### WHAT YOU HAVE TO DO
Pictures appear in the records below; write out everything else exactly.
______________________________
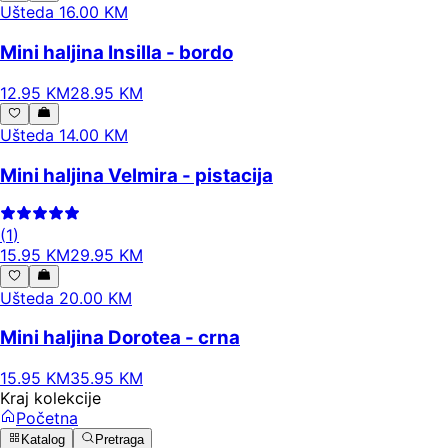
Ušteda 16.00 KM
Mini haljina Insilla - bordo
12
.
95
KM
28.95
KM
Ušteda 14.00 KM
Mini haljina Velmira - pistacija
(
1
)
15
.
95
KM
29.95
KM
Ušteda 20.00 KM
Mini haljina Dorotea - crna
15
.
95
KM
35.95
KM
Kraj kolekcije
Početna
Katalog
Pretraga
______________________________
### SOLUTION TO THE PROBLEM
Ušteda 16.00 KM
Mini haljina Insilla - bordo
12
.
95
KM
28.95
KM
Ušteda 14.00 KM
Mini haljina Velmira - pistacija
(
1
)
15
.
95
KM
29.95
KM
Ušteda 20.00 KM
Mini haljina Dorotea - crna
15
.
95
KM
35.95
KM
Kraj kolekcije
Početna
Katalog
Pretraga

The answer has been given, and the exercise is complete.